Start to finish, the listing must be rewritten exactly.
-------------------------
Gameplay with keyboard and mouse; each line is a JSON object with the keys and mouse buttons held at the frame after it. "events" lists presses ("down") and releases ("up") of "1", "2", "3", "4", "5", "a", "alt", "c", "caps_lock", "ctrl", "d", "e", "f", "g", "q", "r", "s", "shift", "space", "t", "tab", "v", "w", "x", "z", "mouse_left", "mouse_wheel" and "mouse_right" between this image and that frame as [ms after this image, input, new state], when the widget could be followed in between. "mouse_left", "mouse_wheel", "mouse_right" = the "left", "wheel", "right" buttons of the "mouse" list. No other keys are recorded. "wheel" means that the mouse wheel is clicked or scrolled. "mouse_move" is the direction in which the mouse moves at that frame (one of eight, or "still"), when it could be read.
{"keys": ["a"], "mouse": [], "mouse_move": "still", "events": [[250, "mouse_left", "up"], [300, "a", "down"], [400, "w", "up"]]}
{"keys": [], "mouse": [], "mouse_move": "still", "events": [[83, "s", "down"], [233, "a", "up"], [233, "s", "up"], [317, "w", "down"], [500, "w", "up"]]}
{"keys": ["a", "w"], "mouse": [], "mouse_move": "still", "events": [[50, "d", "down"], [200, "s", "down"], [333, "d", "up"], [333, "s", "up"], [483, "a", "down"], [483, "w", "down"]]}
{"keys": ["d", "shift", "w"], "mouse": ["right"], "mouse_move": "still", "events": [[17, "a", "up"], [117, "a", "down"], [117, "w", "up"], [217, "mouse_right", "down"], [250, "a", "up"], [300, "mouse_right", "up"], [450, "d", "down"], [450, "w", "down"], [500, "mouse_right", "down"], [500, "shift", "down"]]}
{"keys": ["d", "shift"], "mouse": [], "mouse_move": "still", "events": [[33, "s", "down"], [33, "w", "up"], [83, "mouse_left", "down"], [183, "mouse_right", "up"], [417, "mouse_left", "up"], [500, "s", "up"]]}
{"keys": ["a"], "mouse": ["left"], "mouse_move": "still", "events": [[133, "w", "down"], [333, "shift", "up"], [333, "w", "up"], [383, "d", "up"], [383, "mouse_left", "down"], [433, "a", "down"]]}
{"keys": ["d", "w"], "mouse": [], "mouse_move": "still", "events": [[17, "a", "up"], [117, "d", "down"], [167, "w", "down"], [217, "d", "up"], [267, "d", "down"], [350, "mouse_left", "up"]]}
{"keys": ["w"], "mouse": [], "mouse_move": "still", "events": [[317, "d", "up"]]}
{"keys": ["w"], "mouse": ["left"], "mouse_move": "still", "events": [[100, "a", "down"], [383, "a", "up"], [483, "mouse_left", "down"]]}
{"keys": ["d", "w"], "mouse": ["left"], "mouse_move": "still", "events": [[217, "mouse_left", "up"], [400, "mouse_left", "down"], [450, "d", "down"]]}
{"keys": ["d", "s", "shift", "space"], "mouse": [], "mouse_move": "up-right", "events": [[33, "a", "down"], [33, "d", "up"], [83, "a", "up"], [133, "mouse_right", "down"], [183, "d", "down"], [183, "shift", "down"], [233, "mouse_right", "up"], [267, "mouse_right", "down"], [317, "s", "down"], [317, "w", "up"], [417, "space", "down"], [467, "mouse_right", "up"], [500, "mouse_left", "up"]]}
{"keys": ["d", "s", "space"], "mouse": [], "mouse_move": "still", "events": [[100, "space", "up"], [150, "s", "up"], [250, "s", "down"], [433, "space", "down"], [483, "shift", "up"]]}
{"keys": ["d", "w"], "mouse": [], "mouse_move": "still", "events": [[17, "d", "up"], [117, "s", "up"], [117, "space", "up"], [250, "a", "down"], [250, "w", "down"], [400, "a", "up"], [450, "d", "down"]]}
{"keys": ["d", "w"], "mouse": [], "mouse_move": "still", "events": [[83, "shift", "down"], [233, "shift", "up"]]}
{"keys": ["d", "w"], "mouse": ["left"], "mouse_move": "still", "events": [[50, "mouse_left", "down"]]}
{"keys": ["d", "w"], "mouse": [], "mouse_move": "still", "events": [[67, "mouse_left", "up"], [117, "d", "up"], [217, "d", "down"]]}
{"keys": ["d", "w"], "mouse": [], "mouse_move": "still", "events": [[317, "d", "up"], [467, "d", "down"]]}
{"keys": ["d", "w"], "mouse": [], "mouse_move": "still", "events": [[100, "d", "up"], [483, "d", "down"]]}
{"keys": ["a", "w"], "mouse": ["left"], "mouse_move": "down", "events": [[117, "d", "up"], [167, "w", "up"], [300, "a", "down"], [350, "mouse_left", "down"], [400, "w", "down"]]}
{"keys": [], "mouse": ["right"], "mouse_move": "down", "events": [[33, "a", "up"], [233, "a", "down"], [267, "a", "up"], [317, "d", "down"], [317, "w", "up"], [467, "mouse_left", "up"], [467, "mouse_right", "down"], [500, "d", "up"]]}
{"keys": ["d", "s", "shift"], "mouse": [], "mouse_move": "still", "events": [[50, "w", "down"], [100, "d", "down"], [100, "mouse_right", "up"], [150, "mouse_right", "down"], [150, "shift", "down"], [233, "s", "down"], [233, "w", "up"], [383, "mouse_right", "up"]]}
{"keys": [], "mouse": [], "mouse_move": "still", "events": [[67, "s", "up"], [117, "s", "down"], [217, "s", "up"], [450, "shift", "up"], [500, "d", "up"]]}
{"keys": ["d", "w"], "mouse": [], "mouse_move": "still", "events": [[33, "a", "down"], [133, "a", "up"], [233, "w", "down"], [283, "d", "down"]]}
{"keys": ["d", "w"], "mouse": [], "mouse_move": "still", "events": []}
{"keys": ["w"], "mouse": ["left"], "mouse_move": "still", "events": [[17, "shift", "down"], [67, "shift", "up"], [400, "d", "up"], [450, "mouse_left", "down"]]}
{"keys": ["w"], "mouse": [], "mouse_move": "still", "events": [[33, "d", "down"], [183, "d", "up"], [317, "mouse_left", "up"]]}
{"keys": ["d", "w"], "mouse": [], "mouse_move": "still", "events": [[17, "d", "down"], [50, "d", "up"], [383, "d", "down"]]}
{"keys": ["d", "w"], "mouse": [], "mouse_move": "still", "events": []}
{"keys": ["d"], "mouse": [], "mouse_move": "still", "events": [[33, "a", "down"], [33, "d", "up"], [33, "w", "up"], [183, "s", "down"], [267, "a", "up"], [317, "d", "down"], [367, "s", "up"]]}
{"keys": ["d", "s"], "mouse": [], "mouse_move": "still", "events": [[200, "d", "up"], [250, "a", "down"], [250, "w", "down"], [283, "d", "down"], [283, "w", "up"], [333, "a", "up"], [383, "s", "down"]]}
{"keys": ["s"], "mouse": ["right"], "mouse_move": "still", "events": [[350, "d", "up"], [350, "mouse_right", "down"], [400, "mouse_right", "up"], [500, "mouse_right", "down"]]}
-------------------------
**Task answer:**
Gameplay with keyboard and mouse; each line is a JSON object with the keys and mouse buttons held at the frame after it. "events" lists presses ("down") and releases ("up") of "1", "2", "3", "4", "5", "a", "alt", "c", "caps_lock", "ctrl", "d", "e", "f", "g", "q", "r", "s", "shift", "space", "t", "tab", "v", "w", "x", "z", "mouse_left", "mouse_wheel" and "mouse_right" between this image and that frame as [ms after this image, input, new state], when the widget could be followed in between. "mouse_left", "mouse_wheel", "mouse_right" = the "left", "wheel", "right" buttons of the "mouse" list. No other keys are recorded. "wheel" means that the mouse wheel is clicked or scrolled. "mouse_move" is the direction in which the mouse moves at that frame (one of eight, or "still"), when it could be read.
{"keys": ["a"], "mouse": [], "mouse_move": "still", "events": [[250, "mouse_left", "up"], [300, "a", "down"], [400, "w", "up"]]}
{"keys": [], "mouse": [], "mouse_move": "still", "events": [[83, "s", "down"], [233, "a", "up"], [233, "s", "up"], [317, "w", "down"], [500, "w", "up"]]}
{"keys": ["a", "w"], "mouse": [], "mouse_move": "still", "events": [[50, "d", "down"], [200, "s", "down"], [333, "d", "up"], [333, "s", "up"], [483, "a", "down"], [483, "w", "down"]]}
{"keys": ["d", "shift", "w"], "mouse": ["right"], "mouse_move": "still", "events": [[17, "a", "up"], [117, "a", "down"], [117, "w", "up"], [217, "mouse_right", "down"], [250, "a", "up"], [300, "mouse_right", "up"], [450, "d", "down"], [450, "w", "down"], [500, "mouse_right", "down"], [500, "shift", "down"]]}
{"keys": ["d", "shift"], "mouse": [], "mouse_move": "still", "events": [[33, "s", "down"], [33, "w", "up"], [83, "mouse_left", "down"], [183, "mouse_right", "up"], [417, "mouse_left", "up"], [500, "s", "up"]]}
{"keys": ["a"], "mouse": ["left"], "mouse_move": "still", "events": [[133, "w", "down"], [333, "shift", "up"], [333, "w", "up"], [383, "d", "up"], [383, "mouse_left", "down"], [433, "a", "down"]]}
{"keys": ["d", "w"], "mouse": [], "mouse_move": "still", "events": [[17, "a", "up"], [117, "d", "down"], [167, "w", "down"], [217, "d", "up"], [267, "d", "down"], [350, "mouse_left", "up"]]}
{"keys": ["w"], "mouse": [], "mouse_move": "still", "events": [[317, "d", "up"]]}
{"keys": ["w"], "mouse": ["left"], "mouse_move": "still", "events": [[100, "a", "down"], [383, "a", "up"], [483, "mouse_left", "down"]]}
{"keys": ["d", "w"], "mouse": ["left"], "mouse_move": "still", "events": [[217, "mouse_left", "up"], [400, "mouse_left", "down"], [450, "d", "down"]]}
{"keys": ["d", "s", "shift", "space"], "mouse": [], "mouse_move": "up-right", "events": [[33, "a", "down"], [33, "d", "up"], [83, "a", "up"], [133, "mouse_right", "down"], [183, "d", "down"], [183, "shift", "down"], [233, "mouse_right", "up"], [267, "mouse_right", "down"], [317, "s", "down"], [317, "w", "up"], [417, "space", "down"], [467, "mouse_right", "up"], [500, "mouse_left", "up"]]}
{"keys": ["d", "s", "space"], "mouse": [], "mouse_move": "still", "events": [[100, "space", "up"], [150, "s", "up"], [250, "s", "down"], [433, "space", "down"], [483, "shift", "up"]]}
{"keys": ["d", "w"], "mouse": [], "mouse_move": "still", "events": [[17, "d", "up"], [117, "s", "up"], [117, "space", "up"], [250, "a", "down"], [250, "w", "down"], [400, "a", "up"], [450, "d", "down"]]}
{"keys": ["d", "w"], "mouse": [], "mouse_move": "still", "events": [[83, "shift", "down"], [233, "shift", "up"]]}
{"keys": ["d", "w"], "mouse": ["left"], "mouse_move": "still", "events": [[50, "mouse_left", "down"]]}
{"keys": ["d", "w"], "mouse": [], "mouse_move": "still", "events": [[67, "mouse_left", "up"], [117, "d", "up"], [217, "d", "down"]]}
{"keys": ["d", "w"], "mouse": [], "mouse_move": "still", "events": [[317, "d", "up"], [467, "d", "down"]]}
{"keys": ["d", "w"], "mouse": [], "mouse_move": "still", "events": [[100, "d", "up"], [483, "d", "down"]]}
{"keys": ["a", "w"], "mouse": ["left"], "mouse_move": "down", "events": [[117, "d", "up"], [167, "w", "up"], [300, "a", "down"], [350, "mouse_left", "down"], [400, "w", "down"]]}
{"keys": [], "mouse": ["right"], "mouse_move": "down", "events": [[33, "a", "up"], [233, "a", "down"], [267, "a", "up"], [317, "d", "down"], [317, "w", "up"], [467, "mouse_left", "up"], [467, "mouse_right", "down"], [500, "d", "up"]]}
{"keys": ["d", "s", "shift"], "mouse": [], "mouse_move": "still", "events": [[50, "w", "down"], [100, "d", "down"], [100, "mouse_right", "up"], [150, "mouse_right", "down"], [150, "shift", "down"], [233, "s", "down"], [233, "w", "up"], [383, "mouse_right", "up"]]}
{"keys": [], "mouse": [], "mouse_move": "still", "events": [[67, "s", "up"], [117, "s", "down"], [217, "s", "up"], [450, "shift", "up"], [500, "d", "up"]]}
{"keys": ["d", "w"], "mouse": [], "mouse_move": "still", "events": [[33, "a", "down"], [133, "a", "up"], [233, "w", "down"], [283, "d", "down"]]}
{"keys": ["d", "w"], "mouse": [], "mouse_move": "still", "events": []}
{"keys": ["w"], "mouse": ["left"], "mouse_move": "still", "events": [[17, "shift", "down"], [67, "shift", "up"], [400, "d", "up"], [450, "mouse_left", "down"]]}
{"keys": ["w"], "mouse": [], "mouse_move": "still", "events": [[33, "d", "down"], [183, "d", "up"], [317, "mouse_left", "up"]]}
{"keys": ["d", "w"], "mouse": [], "mouse_move": "still", "events": [[17, "d", "down"], [50, "d", "up"], [383, "d", "down"]]}
{"keys": ["d", "w"], "mouse": [], "mouse_move": "still", "events": []}
{"keys": ["d"], "mouse": [], "mouse_move": "still", "events": [[33, "a", "down"], [33, "d", "up"], [33, "w", "up"], [183, "s", "down"], [267, "a", "up"], [317, "d", "down"], [367, "s", "up"]]}
{"keys": ["d", "s"], "mouse": [], "mouse_move": "still", "events": [[200, "d", "up"], [250, "a", "down"], [250, "w", "down"], [283, "d", "down"], [283, "w", "up"], [333, "a", "up"], [383, "s", "down"]]}
{"keys": ["s"], "mouse": ["right"], "mouse_move": "still", "events": [[350, "d", "up"], [350, "mouse_right", "down"], [400, "mouse_right", "up"], [500, "mouse_right", "down"]]}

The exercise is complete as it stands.